The Distributor Compensation Files
Survey says strong investments result in solid retention.
Last April, BFL&S sent out surveys to more than 200 distributors asking for information about how salespeople in the forms industry are compensated. While the results were somewhat varied, they revealed that most companies invest significant time and energy toward keeping sales staffs satisfied, an attribute that is especially important during an era when many workers perceive the grass, and the money, to be greener on the other side.
The Initial Investment
It's this new work philosophy that has employers carefully profiling potential new hires, while also presenting an attractive compensation package from the onset. But a risk still exists, and in some cases, investing in a newcomer can be a leap of faith.

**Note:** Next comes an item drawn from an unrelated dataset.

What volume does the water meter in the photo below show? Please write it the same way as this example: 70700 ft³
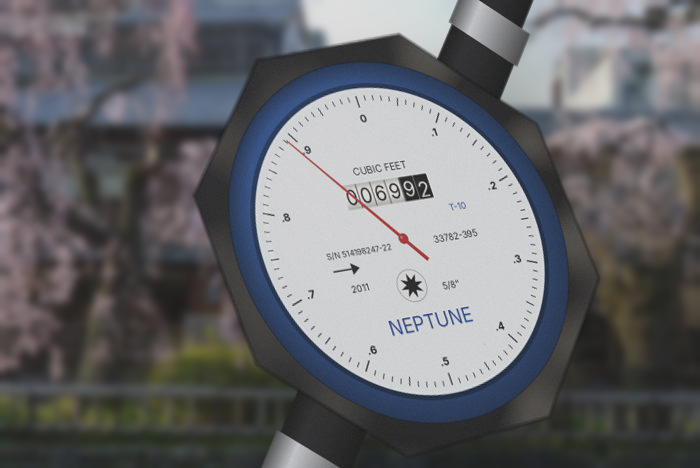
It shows 6991.89 ft³
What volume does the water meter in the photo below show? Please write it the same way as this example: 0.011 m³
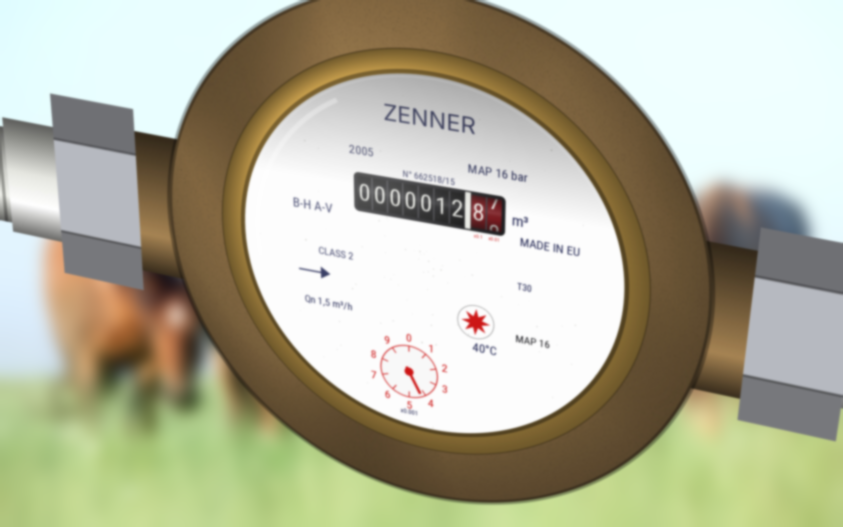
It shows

For Doraville, Georgia-based F.I.A. Corporation, however, hiring is not based so much on faith as it is on proof.
"When it comes to hiring new salespeople, having a loyal customer base is more important to us than having knowledge of the print business," said Brad Dorsen, president and CEO. "Learning how the industry works is secondary and can be obtained over time."
F.I.A.'s new hires are subject to a six-month trial period, after which the salesperson is reviewed and either accepted into "the family" or asked to leave. If accepted, he or she is given the employee handbook to sign, thus agreeing to company conditions.
One change F.I.A. Corporation has implemented is a slight shift in the percent of gross profit a new hire receives—new sales reps work on a 60/40 percentage basis, while current reps receive 50 percent of the gross profit. They are, however, responsible for extra expenses such as lunch, dinners and travel incurred for new business. Those hired on the new plan receive additional support—such as car allowance—in addition to the 40 percent gross profit. "We will give them what they need as long as it fits within our capabilities," said Dorsen.